◆ Exercise
The expected answer is the set of lines in the data below between the line holding "CR Santiago" and the line holding "опознанию читателя –", inclusive, written out exactly.

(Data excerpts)

####################

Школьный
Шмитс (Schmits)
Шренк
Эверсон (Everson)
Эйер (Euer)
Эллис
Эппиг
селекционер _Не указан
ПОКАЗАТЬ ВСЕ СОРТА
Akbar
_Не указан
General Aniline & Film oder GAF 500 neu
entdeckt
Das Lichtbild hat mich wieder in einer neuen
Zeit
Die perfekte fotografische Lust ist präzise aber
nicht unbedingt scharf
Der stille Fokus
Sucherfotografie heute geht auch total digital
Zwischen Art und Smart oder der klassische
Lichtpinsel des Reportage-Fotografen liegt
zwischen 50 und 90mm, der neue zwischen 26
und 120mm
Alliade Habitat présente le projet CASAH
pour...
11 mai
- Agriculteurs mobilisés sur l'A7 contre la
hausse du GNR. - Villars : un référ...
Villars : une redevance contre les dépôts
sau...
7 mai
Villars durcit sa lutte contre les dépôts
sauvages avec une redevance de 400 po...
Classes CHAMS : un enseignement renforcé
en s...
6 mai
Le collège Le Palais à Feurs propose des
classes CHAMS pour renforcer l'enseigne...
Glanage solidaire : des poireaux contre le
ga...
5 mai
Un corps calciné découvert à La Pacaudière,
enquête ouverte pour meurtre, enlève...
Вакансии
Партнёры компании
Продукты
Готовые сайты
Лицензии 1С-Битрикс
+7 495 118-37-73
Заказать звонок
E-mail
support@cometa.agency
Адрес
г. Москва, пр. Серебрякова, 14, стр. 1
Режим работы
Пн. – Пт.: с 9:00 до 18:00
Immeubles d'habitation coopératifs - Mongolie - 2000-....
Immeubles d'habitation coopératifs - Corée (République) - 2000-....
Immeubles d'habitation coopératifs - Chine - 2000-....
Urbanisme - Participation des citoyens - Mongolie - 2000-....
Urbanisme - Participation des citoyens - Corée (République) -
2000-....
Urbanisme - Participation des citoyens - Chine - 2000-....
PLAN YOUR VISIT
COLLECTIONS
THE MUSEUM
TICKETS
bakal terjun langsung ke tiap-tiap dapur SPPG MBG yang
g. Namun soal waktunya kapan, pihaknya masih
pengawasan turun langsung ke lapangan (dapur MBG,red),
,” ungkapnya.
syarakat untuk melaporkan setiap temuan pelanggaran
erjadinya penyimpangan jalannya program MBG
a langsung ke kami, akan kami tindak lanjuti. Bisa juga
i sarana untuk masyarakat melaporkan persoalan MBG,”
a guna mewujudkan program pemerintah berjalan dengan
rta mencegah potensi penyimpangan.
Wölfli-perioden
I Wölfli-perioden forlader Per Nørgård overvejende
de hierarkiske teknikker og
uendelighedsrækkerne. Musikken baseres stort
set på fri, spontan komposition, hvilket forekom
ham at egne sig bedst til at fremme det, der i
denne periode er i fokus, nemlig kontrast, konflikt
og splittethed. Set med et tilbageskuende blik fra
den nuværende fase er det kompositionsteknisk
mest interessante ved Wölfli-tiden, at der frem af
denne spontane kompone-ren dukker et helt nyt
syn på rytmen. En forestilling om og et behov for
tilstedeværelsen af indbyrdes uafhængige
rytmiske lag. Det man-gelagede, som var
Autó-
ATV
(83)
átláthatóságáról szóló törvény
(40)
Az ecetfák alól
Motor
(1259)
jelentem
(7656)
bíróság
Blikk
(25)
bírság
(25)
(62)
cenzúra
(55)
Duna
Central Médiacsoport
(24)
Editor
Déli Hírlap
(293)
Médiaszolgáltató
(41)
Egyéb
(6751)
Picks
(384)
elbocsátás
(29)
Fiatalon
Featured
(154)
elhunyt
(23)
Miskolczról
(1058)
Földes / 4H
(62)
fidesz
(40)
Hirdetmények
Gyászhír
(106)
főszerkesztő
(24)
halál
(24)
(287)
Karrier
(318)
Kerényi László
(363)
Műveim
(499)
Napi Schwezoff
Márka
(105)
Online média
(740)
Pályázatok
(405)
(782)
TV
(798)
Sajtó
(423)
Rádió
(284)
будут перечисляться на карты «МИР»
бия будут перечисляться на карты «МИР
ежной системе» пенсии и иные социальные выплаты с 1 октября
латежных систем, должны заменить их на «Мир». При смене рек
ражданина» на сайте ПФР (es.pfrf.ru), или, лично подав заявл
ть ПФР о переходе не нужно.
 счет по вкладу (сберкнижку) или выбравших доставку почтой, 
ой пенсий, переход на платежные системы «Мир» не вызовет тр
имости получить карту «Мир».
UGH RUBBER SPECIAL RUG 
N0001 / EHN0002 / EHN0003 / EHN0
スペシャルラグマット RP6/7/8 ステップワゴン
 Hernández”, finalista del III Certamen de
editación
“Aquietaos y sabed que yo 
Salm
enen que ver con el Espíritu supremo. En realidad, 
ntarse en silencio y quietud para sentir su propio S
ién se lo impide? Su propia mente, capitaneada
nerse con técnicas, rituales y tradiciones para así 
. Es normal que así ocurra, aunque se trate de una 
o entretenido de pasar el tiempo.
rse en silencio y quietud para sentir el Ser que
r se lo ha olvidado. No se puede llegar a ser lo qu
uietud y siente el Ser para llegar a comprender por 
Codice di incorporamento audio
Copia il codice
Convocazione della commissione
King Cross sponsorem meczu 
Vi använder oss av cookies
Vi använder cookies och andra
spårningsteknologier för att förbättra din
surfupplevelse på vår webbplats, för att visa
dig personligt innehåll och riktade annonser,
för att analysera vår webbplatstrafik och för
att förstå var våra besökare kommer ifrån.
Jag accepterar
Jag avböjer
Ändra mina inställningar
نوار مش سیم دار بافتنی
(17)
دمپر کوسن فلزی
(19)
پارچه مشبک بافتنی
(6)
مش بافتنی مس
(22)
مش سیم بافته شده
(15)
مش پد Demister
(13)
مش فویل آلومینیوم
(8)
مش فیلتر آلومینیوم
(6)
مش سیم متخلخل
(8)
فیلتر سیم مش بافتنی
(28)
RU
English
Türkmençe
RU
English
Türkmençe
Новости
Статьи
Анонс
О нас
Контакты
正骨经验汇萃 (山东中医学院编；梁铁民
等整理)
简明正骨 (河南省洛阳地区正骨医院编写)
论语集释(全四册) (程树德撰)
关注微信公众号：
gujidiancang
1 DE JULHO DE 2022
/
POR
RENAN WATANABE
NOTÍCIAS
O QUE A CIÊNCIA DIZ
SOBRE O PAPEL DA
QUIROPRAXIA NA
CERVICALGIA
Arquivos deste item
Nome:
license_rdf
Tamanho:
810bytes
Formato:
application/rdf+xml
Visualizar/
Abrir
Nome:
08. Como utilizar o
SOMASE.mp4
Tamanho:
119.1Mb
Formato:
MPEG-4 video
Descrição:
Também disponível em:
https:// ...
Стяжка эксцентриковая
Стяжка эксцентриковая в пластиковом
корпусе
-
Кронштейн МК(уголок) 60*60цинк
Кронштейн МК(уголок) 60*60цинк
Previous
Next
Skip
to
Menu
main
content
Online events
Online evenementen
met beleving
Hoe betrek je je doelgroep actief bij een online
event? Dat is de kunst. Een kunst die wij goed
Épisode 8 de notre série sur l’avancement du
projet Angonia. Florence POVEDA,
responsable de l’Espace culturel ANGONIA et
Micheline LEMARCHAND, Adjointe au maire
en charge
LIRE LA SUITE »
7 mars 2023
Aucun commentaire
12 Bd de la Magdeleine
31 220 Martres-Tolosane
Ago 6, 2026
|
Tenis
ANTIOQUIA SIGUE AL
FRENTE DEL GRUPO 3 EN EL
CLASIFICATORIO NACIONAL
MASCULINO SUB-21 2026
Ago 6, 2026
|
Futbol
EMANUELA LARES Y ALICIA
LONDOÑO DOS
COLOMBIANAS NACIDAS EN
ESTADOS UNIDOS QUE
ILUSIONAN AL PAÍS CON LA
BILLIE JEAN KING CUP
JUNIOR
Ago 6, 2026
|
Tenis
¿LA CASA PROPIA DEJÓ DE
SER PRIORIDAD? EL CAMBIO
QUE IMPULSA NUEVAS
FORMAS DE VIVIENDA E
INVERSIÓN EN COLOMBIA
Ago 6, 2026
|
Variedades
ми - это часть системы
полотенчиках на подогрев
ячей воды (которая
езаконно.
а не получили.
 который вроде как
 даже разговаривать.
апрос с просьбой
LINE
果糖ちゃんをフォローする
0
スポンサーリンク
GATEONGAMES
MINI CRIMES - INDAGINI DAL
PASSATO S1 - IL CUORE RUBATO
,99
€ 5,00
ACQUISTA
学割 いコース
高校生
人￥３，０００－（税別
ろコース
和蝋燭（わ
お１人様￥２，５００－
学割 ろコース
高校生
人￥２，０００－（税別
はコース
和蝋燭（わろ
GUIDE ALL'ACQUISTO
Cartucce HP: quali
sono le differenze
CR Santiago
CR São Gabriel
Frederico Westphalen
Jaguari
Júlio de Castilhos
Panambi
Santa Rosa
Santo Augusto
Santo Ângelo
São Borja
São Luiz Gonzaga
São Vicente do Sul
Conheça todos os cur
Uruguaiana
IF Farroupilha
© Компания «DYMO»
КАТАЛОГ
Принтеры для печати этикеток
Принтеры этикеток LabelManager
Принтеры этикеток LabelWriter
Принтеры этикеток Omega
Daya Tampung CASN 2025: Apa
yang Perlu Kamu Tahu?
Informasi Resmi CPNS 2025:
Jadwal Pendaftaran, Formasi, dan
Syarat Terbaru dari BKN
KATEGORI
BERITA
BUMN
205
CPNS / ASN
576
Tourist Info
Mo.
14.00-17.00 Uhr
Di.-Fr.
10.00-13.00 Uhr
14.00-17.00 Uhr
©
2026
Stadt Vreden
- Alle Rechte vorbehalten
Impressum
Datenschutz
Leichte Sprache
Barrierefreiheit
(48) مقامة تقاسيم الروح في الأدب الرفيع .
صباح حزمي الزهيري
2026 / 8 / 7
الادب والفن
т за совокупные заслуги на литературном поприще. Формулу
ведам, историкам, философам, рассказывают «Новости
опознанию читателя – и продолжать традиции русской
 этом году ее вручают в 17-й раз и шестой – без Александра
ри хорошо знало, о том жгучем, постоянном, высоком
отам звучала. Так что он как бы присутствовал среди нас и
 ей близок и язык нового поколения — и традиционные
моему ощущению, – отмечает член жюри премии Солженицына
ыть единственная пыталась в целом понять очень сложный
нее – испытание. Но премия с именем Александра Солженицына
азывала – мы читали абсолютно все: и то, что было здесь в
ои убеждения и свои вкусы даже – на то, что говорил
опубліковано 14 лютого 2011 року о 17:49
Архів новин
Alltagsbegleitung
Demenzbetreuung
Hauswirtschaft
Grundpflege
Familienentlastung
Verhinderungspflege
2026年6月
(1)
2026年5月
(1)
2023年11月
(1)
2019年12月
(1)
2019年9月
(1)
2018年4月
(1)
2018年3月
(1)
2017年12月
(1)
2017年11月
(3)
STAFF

####################

◆ Result
CR Santiago
CR São Gabriel
Frederico Westphalen
Jaguari
Júlio de Castilhos
Panambi
Santa Rosa
Santo Augusto
Santo Ângelo
São Borja
São Luiz Gonzaga
São Vicente do Sul
Conheça todos os cur
Uruguaiana
IF Farroupilha
© Компания «DYMO»
КАТАЛОГ
Принтеры для печати этикеток
Принтеры этикеток LabelManager
Принтеры этикеток LabelWriter
Принтеры этикеток Omega
Daya Tampung CASN 2025: Apa
yang Perlu Kamu Tahu?
Informasi Resmi CPNS 2025:
Jadwal Pendaftaran, Formasi, dan
Syarat Terbaru dari BKN
KATEGORI
BERITA
BUMN
205
CPNS / ASN
576
Tourist Info
Mo.
14.00-17.00 Uhr
Di.-Fr.
10.00-13.00 Uhr
14.00-17.00 Uhr
©
2026
Stadt Vreden
- Alle Rechte vorbehalten
Impressum
Datenschutz
Leichte Sprache
Barrierefreiheit
(48) مقامة تقاسيم الروح في الأدب الرفيع .
صباح حزمي الزهيري
2026 / 8 / 7
الادب والفن
т за совокупные заслуги на литературном поприще. Формулу
ведам, историкам, философам, рассказывают «Новости
опознанию читателя – и продолжать традиции русской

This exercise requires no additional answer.